Excerpted records:

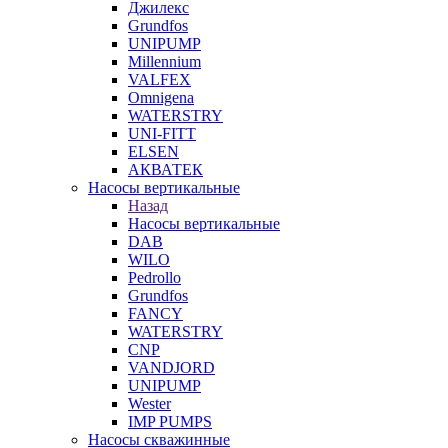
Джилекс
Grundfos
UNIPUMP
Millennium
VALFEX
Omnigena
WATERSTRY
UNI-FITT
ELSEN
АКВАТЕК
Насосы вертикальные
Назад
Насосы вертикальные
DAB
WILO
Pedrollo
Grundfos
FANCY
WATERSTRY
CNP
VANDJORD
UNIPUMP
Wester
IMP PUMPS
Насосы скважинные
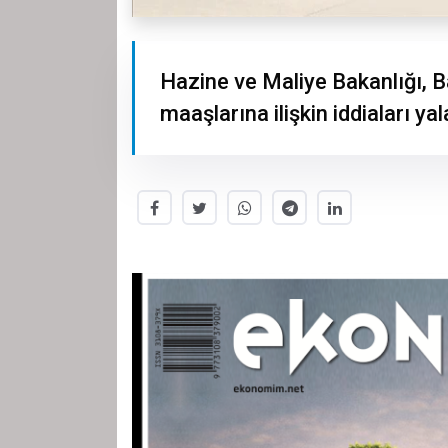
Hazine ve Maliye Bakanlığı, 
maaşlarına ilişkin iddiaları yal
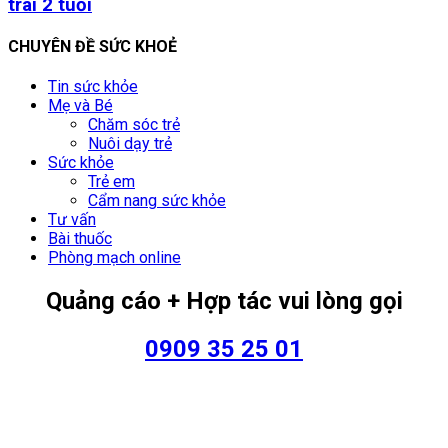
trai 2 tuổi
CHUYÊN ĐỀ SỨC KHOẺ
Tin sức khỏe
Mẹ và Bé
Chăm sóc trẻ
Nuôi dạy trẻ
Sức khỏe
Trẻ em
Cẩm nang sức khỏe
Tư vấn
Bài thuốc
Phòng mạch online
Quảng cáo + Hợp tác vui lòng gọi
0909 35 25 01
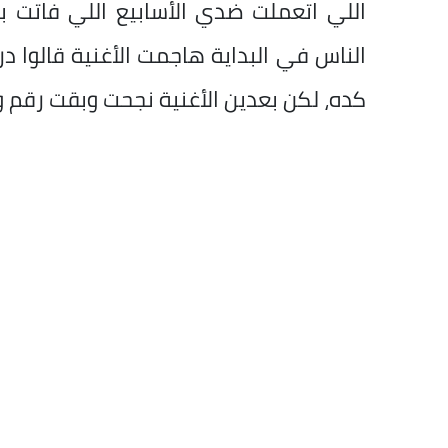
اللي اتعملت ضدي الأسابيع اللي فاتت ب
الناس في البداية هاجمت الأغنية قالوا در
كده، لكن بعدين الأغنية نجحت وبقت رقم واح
==
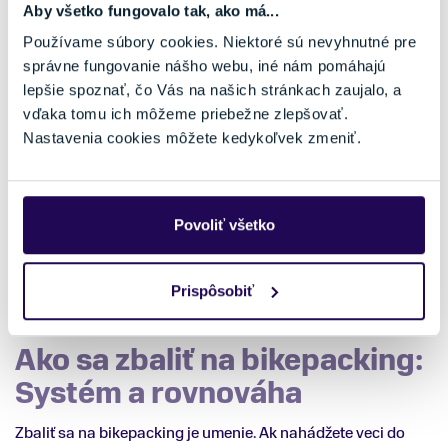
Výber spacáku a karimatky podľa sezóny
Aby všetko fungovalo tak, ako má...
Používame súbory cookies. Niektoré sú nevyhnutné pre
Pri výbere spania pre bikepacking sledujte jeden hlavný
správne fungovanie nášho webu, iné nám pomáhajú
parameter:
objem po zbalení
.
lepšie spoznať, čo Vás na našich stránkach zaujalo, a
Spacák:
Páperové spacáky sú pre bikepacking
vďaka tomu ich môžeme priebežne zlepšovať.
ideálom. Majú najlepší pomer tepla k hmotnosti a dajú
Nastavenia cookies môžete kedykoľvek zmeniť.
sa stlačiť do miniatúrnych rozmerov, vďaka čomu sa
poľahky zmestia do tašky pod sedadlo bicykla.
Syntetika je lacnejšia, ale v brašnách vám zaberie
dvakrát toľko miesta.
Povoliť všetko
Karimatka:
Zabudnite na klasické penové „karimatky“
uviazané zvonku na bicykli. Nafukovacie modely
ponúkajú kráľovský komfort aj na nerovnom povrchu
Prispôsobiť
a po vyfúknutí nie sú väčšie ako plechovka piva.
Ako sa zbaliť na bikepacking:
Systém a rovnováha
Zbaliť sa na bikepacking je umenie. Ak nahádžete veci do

Problem description: State the number of lines in the records that include the string "cookies", without any other words.

Output for this task: 2